** begin Excerpt to read **
Saturday, February 10, 2024

Basketball: Communicating Better

Coaching is about relationships. Everyone thinks we have solid communication skills. Often improvement means intent. Examine how we can improve. 

Teach our players/students to improve their communication as well. We teach basketball and we teach life skills. Forget "shut up and dribble" in favor of "communicate well and dribble." 

1. Up our non-verbal game. 

a) Make better eye contact. LeVar Burton reminds us, "the eyes are the window to the soul." Better eye contact shows interest and empathy.

b) Mirroring or "lean in." Demonstrate commitment to the conversation. One researcher found that he could predict the future of a relationship solely by watching video of conversations.

2) Choose better words. 

a) "Speak greatness." AND is more positive than BUT. "She's an excellent leader AND there's room for growth" differs from, "She's an excellent leader BUT there's room for growth."
** end Excerpt to read **
** begin Extracted data **
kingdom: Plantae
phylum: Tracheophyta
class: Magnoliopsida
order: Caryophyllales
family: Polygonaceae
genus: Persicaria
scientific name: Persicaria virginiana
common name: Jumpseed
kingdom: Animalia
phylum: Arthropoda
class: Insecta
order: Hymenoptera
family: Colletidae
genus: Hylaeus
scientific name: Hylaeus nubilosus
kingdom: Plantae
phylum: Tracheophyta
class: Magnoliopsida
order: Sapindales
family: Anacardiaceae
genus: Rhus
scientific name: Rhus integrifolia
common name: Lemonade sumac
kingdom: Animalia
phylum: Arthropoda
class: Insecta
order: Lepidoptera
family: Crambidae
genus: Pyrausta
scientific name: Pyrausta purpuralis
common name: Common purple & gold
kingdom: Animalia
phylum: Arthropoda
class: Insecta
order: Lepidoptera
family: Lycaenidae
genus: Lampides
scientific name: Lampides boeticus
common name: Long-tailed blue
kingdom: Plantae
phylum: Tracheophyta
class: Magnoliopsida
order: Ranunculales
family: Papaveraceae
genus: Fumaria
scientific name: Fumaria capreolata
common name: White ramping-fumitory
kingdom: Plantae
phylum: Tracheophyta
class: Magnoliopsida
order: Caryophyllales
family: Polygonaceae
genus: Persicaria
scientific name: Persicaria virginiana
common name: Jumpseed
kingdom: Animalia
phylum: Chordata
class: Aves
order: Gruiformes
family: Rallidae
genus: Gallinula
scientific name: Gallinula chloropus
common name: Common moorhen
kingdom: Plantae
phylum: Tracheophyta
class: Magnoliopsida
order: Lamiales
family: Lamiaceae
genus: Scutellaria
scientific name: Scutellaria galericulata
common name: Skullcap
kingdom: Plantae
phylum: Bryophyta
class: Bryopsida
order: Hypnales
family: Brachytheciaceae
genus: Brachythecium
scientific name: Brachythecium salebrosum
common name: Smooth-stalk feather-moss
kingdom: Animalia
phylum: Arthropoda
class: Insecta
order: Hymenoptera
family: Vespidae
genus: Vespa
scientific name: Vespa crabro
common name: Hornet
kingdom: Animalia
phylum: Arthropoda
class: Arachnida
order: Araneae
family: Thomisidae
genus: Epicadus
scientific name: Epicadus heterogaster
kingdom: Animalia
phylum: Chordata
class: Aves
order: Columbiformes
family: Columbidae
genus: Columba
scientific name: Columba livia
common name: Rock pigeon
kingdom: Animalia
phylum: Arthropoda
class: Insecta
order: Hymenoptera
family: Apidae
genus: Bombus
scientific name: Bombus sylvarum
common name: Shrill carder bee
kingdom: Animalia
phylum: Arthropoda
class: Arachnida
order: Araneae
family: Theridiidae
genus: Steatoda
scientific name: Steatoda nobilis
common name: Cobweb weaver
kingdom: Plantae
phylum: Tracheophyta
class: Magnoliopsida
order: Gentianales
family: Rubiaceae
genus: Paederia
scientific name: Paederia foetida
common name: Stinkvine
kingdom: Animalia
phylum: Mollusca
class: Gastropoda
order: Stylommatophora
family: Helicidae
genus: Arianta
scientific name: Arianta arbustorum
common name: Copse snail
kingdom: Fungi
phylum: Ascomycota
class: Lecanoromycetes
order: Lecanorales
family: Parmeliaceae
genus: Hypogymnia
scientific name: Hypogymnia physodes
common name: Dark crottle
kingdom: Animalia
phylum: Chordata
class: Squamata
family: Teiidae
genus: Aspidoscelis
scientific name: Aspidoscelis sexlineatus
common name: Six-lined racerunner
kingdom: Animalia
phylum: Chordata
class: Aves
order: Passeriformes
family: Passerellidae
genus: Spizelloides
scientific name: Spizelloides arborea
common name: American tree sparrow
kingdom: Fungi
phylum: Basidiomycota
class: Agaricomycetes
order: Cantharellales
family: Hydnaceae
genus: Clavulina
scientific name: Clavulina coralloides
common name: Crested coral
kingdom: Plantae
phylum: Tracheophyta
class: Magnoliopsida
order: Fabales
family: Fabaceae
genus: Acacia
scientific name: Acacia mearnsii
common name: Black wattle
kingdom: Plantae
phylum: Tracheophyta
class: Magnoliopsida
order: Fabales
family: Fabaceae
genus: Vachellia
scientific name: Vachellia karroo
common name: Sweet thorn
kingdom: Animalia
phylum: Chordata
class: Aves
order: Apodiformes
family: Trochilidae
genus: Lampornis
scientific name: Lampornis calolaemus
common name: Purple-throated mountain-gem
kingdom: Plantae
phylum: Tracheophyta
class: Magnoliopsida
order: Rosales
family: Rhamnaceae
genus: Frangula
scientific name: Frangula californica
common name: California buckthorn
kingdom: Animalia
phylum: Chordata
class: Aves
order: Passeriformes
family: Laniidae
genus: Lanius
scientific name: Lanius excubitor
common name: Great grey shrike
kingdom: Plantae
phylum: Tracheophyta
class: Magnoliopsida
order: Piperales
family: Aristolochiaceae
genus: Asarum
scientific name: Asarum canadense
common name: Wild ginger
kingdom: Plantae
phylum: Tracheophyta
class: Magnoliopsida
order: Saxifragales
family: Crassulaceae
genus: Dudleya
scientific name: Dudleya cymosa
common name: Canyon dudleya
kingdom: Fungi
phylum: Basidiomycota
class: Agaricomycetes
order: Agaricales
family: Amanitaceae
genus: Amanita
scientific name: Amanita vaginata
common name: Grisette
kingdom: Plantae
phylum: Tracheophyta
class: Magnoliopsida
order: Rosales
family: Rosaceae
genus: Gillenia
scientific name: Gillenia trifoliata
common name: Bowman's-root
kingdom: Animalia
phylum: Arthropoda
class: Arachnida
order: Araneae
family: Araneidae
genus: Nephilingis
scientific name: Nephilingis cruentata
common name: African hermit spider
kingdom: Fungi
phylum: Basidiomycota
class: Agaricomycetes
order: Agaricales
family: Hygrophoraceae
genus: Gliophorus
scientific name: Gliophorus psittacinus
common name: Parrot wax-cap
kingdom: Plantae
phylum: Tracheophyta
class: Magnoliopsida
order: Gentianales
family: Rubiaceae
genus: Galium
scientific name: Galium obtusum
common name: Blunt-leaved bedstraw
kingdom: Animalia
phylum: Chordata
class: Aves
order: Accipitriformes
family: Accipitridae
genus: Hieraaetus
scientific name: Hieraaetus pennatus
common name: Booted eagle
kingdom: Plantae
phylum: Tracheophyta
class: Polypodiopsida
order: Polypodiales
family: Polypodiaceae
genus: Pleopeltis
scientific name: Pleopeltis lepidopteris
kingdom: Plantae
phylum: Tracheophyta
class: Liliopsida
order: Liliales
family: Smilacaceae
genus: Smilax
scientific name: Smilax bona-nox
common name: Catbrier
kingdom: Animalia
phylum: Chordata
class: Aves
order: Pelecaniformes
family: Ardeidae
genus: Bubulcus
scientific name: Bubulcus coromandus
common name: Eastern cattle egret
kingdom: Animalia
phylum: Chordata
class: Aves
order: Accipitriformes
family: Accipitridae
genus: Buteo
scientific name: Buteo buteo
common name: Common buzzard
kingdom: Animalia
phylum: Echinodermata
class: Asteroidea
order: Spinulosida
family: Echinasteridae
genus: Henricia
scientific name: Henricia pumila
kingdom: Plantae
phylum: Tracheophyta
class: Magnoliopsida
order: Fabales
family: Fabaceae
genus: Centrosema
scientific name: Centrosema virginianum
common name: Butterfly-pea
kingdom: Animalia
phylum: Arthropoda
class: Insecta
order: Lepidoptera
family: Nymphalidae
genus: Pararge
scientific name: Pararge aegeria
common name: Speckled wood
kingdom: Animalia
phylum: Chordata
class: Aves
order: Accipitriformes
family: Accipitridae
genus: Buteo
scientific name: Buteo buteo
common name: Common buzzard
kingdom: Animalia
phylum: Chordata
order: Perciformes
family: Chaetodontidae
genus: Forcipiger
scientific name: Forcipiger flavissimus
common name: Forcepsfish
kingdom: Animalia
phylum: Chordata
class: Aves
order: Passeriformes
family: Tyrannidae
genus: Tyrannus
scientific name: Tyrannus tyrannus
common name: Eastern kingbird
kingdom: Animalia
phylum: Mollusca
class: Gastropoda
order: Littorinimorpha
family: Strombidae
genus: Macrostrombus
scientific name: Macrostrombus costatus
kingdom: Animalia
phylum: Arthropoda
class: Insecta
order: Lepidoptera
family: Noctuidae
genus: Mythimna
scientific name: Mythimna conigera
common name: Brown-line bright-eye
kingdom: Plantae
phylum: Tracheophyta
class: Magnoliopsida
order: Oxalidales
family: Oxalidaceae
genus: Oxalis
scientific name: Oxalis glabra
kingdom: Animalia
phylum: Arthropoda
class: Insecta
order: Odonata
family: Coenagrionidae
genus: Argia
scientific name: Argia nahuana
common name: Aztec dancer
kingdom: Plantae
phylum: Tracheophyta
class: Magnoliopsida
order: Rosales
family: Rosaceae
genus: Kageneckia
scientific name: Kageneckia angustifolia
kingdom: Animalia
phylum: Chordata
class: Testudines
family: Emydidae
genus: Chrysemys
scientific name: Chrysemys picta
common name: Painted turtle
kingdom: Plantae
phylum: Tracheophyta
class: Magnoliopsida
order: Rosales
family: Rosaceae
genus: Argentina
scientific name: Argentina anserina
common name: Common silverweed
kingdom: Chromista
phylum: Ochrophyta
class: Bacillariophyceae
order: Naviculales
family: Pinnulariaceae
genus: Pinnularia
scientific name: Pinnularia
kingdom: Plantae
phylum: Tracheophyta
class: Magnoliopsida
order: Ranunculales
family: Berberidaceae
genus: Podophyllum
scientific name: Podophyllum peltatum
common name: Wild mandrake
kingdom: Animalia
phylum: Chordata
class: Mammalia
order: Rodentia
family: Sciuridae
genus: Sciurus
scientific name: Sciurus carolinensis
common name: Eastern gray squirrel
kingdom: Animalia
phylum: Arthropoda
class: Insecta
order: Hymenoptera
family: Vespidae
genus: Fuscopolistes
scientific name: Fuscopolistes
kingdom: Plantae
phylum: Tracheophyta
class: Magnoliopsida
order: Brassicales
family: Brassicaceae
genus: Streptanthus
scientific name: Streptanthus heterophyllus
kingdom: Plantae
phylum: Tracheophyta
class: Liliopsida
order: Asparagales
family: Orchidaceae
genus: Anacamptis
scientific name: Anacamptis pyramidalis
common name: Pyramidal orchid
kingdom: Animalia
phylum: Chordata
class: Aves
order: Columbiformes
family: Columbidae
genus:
** end Extracted data **
Exercise details: Extend the basketball coaching post on communicating better, starting right after its last sentence. None of the stored data entries are needed here.

Reply to the exercise:
b) Sandwich 'coaching' between praise. "You've played your best ball lately. Let's work on reducing turnovers. Keep growing your game."

c) Be open-ended. "Tell me more" or "Go on," maybe "and then what?" 

d) Encourage. "Let me know if you need anything," and "show me how you did that." 

3) Tone. 

a) FBI hostage negotiator Chris Voss reminds us about tone. He sometimes uses his "FM Radio Host" voice to calm communications. 

b) Questions often have rising intonation at the end. "That makes sense, doesn't it?"

4) Use emotion. When Coach K was coaching USA basketball, he asked players to think about the one person who most helped their development. When they returned to their rooms, each player found his USA Olympic uniform laid out on his bed. How would that make you feel? 

Showing up matters but interest, empathy, and "mutual participation" of dialogue not diatribe separate better communicators. 

Lagniappe. Coaches speak publicly. Do better.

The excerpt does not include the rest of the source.